Just the other day I discovered that a new, posthumous, collection of essays by the french philosopher Gilles Deleuze has been published, and in it I found the following essay/editorial that he co-wrote with Rene Scherer in response to the first Gulf War. If not for a few references to Kuwait and UN approval, his essay would be the most incisive, succinct and vehement analysis of the current war, and it is for this reason that I post it here. If he hadn't died some ten years ago, I can hardly imagine that his opinion would be any different.
"This was is despicable. Did the Americans really believe that they could carry out a quick and precise war with no innocent victims? (more below)

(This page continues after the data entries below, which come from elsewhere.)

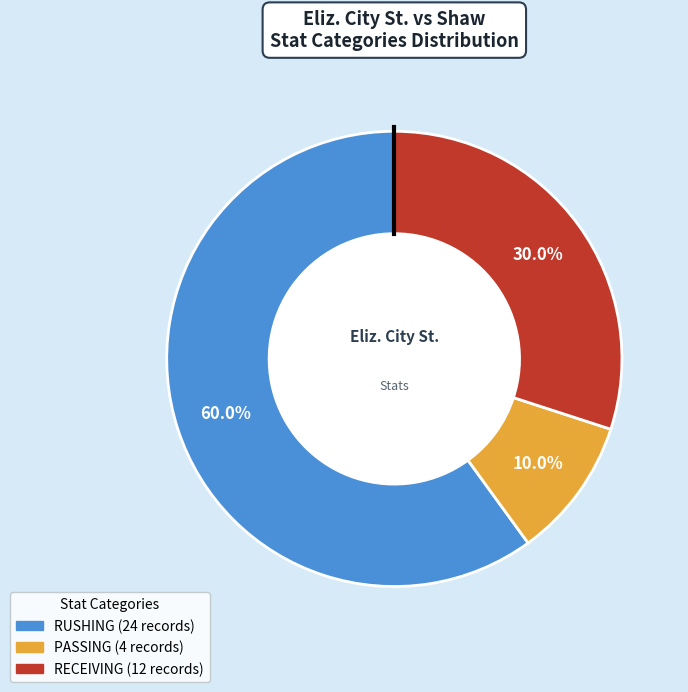

Rank the categories by value from highest to lowest.

RUSHING, RECEIVING, PASSING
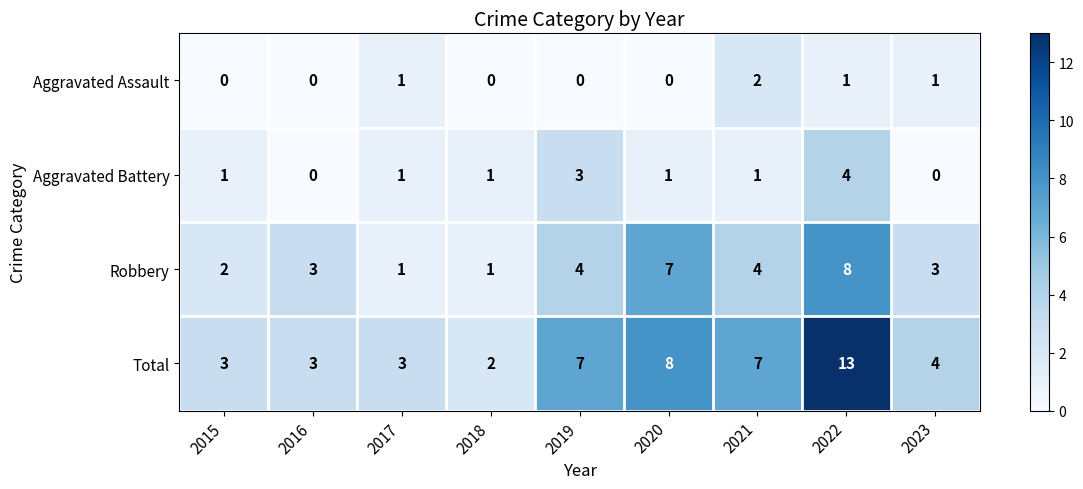

At which category is the sum across all series the highest?

2022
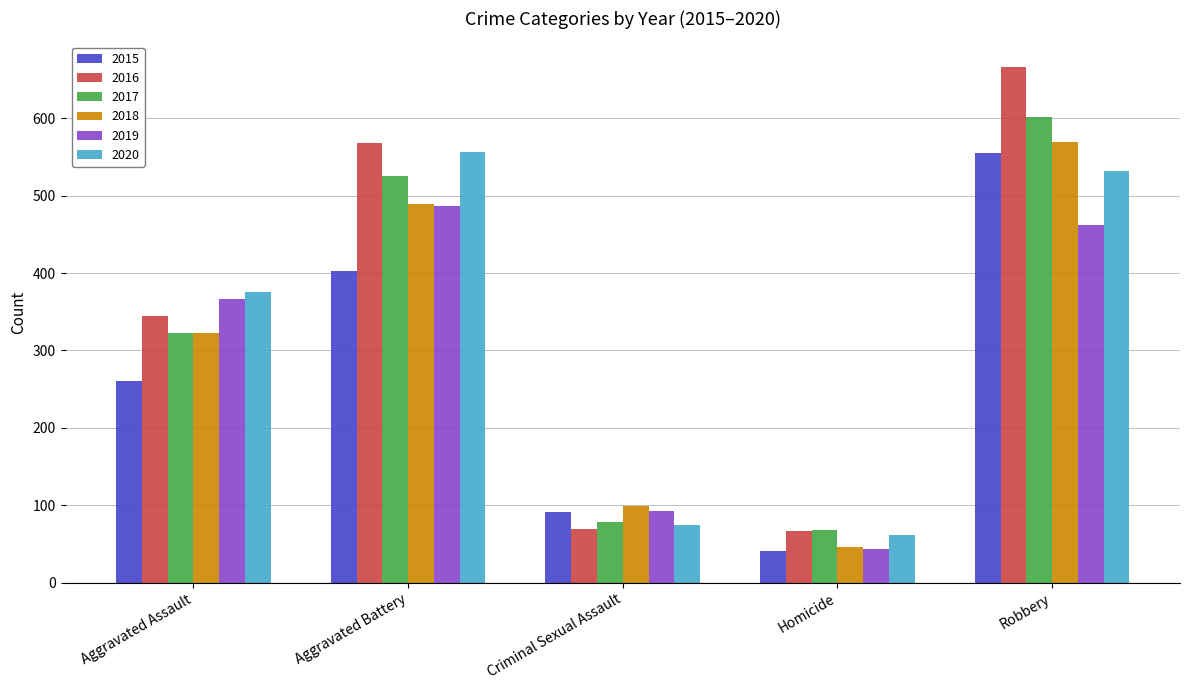

The 2020 series shows 33 at Homicide. True or false?

False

"Or did they use the UN as a screen to give themselves time to prepare and motivate public opinion for a war of extermination? Under the pretext of liberating Kuwait, then toppling Saddam Hussein (his regime and his army), the Americans are destroying a nation. Under the pretext of destroying strategic targets, they are killing civilians with mass bombardments; communications, bridges and roads are being destroyed far from the front; historical sites are menaced with destruction. The Pentagon is in command today. It is a branch of state terrorism testing its weapons. Concussion and fire bombs ignite the air and burn people deep in their shelters: they are chemical weapons ready for action.
"Our government continues to contradict its own statements and is rushing deeper into a war that it had the power to oppose. Bush has thanked us as he would a faithful servant.
"Our highest goal is to wage war well so we are given the right to participate in peace conferences.... Several journalists see themselves as soldiers for the United States and compete with enthusiastic and cynical declarations that no one asked of them.
We have seen many people who do not want this war taken from them and who consider the hope of peace a disaster. Do they truly believe that UN approval legitimizes this war? Do they really buy the identification of Saddam Hussein with Hitler? Who believes in the newfound purity of Israel, which has suddenly discovered the merits of the UN, even while it considers any peace conference that would include the Palestinians the equivalent of the horros of the Nazi's 'final solution?'
If this war is not stopped through efforts from which France is singularly absent, then not only is the servitude of the Middle East on the horizon, but so is the treat of American hegemony with no counterpart. If this war is not stopped, the complicity of Europe and, once again, a logic of socialist denial will weigh on the conscience of our own government."
Originally published March 4th 1991. Translation in
Two Regimes of Madness, published this year.
The essay speaks for itself. Reading it today drives home the degree to which this war is the farcical repetition of the ultimately tragic first Gulf War.